Like many other fossil “sailbacked” animals the exact function of Spinosuchus’ elongated vertebrae is unclear, but the structure may have been used for visual display. I’ve depicted it here with a speculative frill of colorful elongated scales, along with a flashy dewlap.
Elasmotherium sibiricum was a giant rhinoceros that lived during the mid-to-late Pleistocene epoch, between about 800,000 and 39,000 years ago. Found across much of the Eurasian steppe dry grassland environments, it stood around 2.5m tall (8’2″) at the top of its humped shoulders and weighed about 4 tonnes (4.4 US tons), making it close in size and mass to a modern elephant.

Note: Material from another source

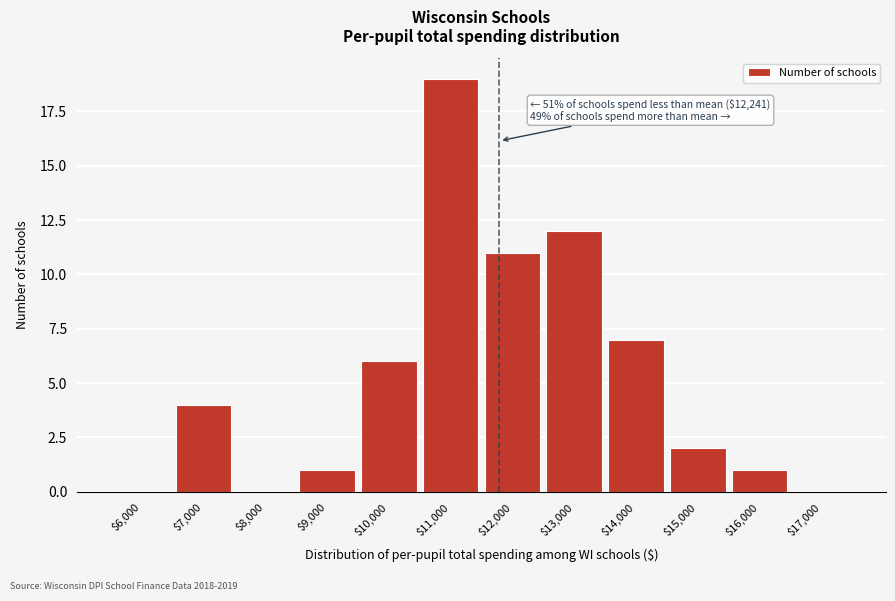

The chart shows a value of 6 at $10,000. True or false?

True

It was the last known representative of a particularly ancient lineage of rhinos, last sharing a common ancestor with modern forms over 40 million years ago.
A large bony dome on its forehead is traditionally thought to have supported an enormous keratinous horn like the distantly-related woolly rhino, but a 2021 study has recently challenged that interpretation. The dome structure was actually rather thin-walled and wouldn’t have been able to support the weight of a giant horn, instead probably being covered by a much stumpier backwards-pointing nub – while an enlarged nasal cavity inside the dome also suggests it may have actually functioned as a resonating chamber, similar to the crests of hadrosaurs or the extinct wildebeest Rusingoryx.
It also had a smaller toughened “pad” on its nose that may have been used along with a prehensile upper lip to dig around in the soil for plant roots and tubers.